Please print every line of edit settings in the data below, word for word.

Saved data entries
···
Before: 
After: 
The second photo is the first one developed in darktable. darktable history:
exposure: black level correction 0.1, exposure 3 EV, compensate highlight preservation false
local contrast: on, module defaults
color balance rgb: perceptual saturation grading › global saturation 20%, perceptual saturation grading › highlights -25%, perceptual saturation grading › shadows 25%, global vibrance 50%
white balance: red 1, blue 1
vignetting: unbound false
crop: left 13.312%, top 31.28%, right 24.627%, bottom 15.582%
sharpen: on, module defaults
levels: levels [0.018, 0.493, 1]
···
* Complete response
Before: 
After: 
The second photo is the first one developed in darktable. darktable history:
exposure: black level correction 0.1, exposure 3 EV, compensate highlight preservation false
local contrast: on, module defaults
color balance rgb: perceptual saturation grading › global saturation 20%, perceptual saturation grading › highlights -25%, perceptual saturation grading › shadows 25%, global vibrance 50%
white balance: red 1, blue 1
vignetting: unbound false
crop: left 13.312%, top 31.28%, right 24.627%, bottom 15.582%
sharpen: on, module defaults
levels: levels [0.018, 0.493, 1]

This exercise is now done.